PROBLEM DESCRIPTION:
Reproduce every line of the material below word for word, but leave out the pictures.

Stored entries
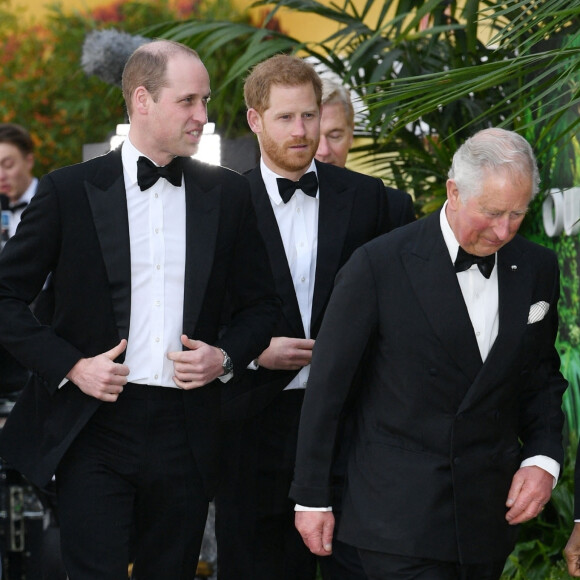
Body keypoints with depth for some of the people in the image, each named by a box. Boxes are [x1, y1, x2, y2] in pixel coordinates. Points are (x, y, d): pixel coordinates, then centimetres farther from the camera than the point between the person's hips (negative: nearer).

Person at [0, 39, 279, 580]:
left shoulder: (227, 194, 8)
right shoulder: (68, 190, -1)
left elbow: (259, 304, 17)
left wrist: (226, 356, -3)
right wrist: (69, 365, -9)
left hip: (185, 429, 3)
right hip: (94, 428, -3)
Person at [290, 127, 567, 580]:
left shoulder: (537, 268, 5)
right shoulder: (379, 264, -10)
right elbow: (327, 385, -5)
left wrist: (543, 457, 0)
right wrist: (311, 497, -3)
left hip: (492, 511, 5)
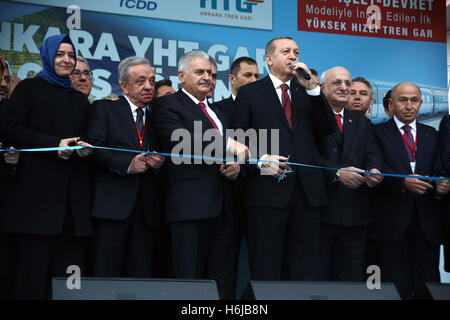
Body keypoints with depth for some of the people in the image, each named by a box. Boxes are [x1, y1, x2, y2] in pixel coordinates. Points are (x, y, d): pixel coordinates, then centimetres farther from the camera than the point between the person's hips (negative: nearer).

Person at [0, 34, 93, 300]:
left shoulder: (80, 99, 24)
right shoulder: (29, 88, 8)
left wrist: (86, 147, 2)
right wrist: (55, 144, -12)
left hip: (73, 197, 5)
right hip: (38, 191, -4)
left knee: (71, 267, -3)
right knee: (33, 269, -8)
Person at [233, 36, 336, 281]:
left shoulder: (308, 92, 18)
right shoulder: (250, 92, 8)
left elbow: (328, 128, 4)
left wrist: (312, 88, -3)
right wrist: (259, 160, -15)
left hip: (307, 190, 4)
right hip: (268, 190, -3)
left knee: (304, 268, 5)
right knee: (266, 270, -1)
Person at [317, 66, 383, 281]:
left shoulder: (362, 122, 20)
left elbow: (373, 154, 7)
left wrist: (374, 171, -15)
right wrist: (337, 174, -20)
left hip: (355, 214, 5)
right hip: (320, 210, -5)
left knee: (351, 279, 6)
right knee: (316, 279, -2)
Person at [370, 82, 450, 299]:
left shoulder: (431, 135, 16)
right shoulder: (378, 132, 4)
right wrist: (403, 182, -23)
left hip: (427, 223, 3)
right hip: (393, 222, -3)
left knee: (428, 285, 2)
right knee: (396, 287, 0)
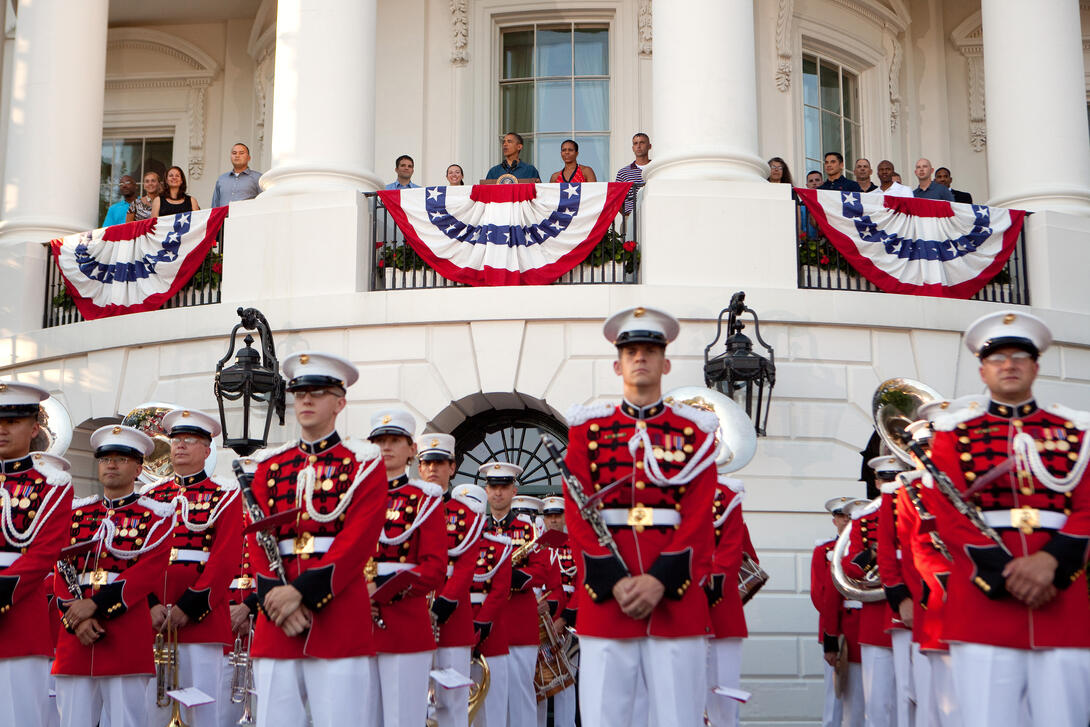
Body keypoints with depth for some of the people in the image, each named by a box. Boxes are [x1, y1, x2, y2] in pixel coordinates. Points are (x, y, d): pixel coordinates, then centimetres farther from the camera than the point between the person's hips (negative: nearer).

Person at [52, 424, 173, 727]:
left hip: (128, 643, -3)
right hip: (74, 638, 3)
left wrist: (95, 604, -14)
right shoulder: (76, 513, 17)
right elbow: (61, 573, 9)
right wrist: (76, 620, -8)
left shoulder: (155, 516, 6)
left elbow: (148, 573, -6)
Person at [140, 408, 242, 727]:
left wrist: (190, 607, -13)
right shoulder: (149, 495, 16)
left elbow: (226, 558, -6)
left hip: (201, 615, -3)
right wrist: (150, 604, -7)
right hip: (152, 616, 4)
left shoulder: (225, 495, 4)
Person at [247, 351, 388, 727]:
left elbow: (358, 541, -7)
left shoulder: (364, 463, 5)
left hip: (340, 623, -3)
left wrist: (302, 591, -16)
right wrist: (276, 599, -10)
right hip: (275, 625, 3)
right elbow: (258, 539, 6)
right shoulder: (270, 465, 16)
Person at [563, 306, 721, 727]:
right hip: (604, 597, 0)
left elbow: (699, 518, 1)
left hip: (676, 596, 0)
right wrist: (616, 582, -10)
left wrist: (658, 581, -12)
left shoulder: (695, 430, 11)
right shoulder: (588, 428, 11)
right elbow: (577, 514, 2)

EXERCISE RESULT:
Body keypoints with depth for some of the people in the image, each named by a box. Boxes are [x1, y1, x2, y2] in pixel coordinates. Points are (x, y, d): pixel coordinates, then centimetres farther from the camera than the point between the person's hips (negative: nearer).

Person at [0, 39, 279, 580]:
left shoulder: (227, 194, 8)
right shoulder: (68, 190, -1)
left elbow: (259, 304, 17)
left wrist: (226, 356, -3)
right wrist: (69, 365, -9)
left hip: (185, 429, 3)
right hip: (94, 428, -3)
Person at [290, 127, 567, 580]:
left shoulder: (537, 268, 5)
right shoulder: (379, 264, -10)
right elbow: (327, 385, -5)
left wrist: (543, 457, 0)
right wrist: (311, 497, -3)
left hip: (492, 511, 5)
Body keypoints with depth for some of the people in the image, each named by a box. Boxes are [x1, y1, x2, y2] in pixel coordinates. Points are (x, y, d): pixel coordinates, then centimetres farther from the camera than the point between the person's hips (negative: nearer).

Person at [0, 34, 93, 300]:
left shoulder: (80, 99, 24)
right shoulder: (29, 88, 8)
left wrist: (86, 147, 2)
right wrist: (55, 144, -12)
left hip: (73, 197, 5)
right hip: (38, 191, -4)
left knee: (71, 267, -3)
right knee: (33, 269, -8)
Person at [233, 36, 336, 281]:
left shoulder: (308, 92, 18)
right shoulder: (250, 92, 8)
left elbow: (328, 128, 4)
left wrist: (312, 88, -3)
right wrist: (259, 160, -15)
left hip: (307, 190, 4)
right hip: (268, 190, -3)
left knee: (304, 268, 5)
right knee: (266, 270, -1)
Person at [317, 66, 383, 281]:
left shoulder: (362, 122, 20)
left elbow: (373, 154, 7)
left wrist: (374, 171, -15)
right wrist: (337, 174, -20)
left hip: (355, 214, 5)
right hip: (320, 210, -5)
left knee: (351, 279, 6)
right knee: (316, 279, -2)
Person at [370, 82, 450, 299]:
left shoulder: (431, 135, 16)
right shoulder: (378, 132, 4)
right wrist: (403, 182, -23)
left hip: (427, 223, 3)
right hip: (393, 222, -3)
left knee: (428, 285, 2)
right knee: (396, 287, 0)
Body keypoints with depth for some of the people in the image, each named by a box. Boxes are [x1, y1, x2, y2] in pixel coordinates. Points are (x, y, d): pixel coordinates, then centimetres farther from the camera than the point between the person's hips (negative: nearer).

Person at [52, 424, 173, 727]:
left hip: (128, 643, -3)
right hip: (74, 638, 3)
left wrist: (95, 604, -14)
right shoulder: (76, 513, 17)
right elbow: (61, 573, 9)
right wrist: (76, 620, -8)
left shoulder: (155, 516, 6)
left elbow: (148, 573, -6)
Person at [140, 408, 242, 727]:
left wrist: (190, 607, -13)
right shoulder: (149, 495, 16)
left elbow: (226, 558, -6)
left hip: (201, 615, -3)
right wrist: (150, 604, -7)
right hip: (152, 616, 4)
left shoulder: (225, 495, 4)
Person at [247, 351, 388, 727]:
left elbow: (358, 541, -7)
left shoulder: (364, 463, 5)
left hip: (340, 623, -3)
left wrist: (302, 591, -16)
right wrist: (276, 599, -10)
right hip: (275, 625, 3)
right elbow: (258, 539, 6)
right shoulder: (270, 465, 16)
Person at [563, 306, 721, 727]:
right hip: (604, 597, 0)
left elbow: (699, 518, 1)
left hip: (676, 596, 0)
right wrist: (616, 582, -10)
left wrist: (658, 581, -12)
left shoulder: (695, 430, 11)
right shoulder: (588, 428, 11)
right elbow: (577, 514, 2)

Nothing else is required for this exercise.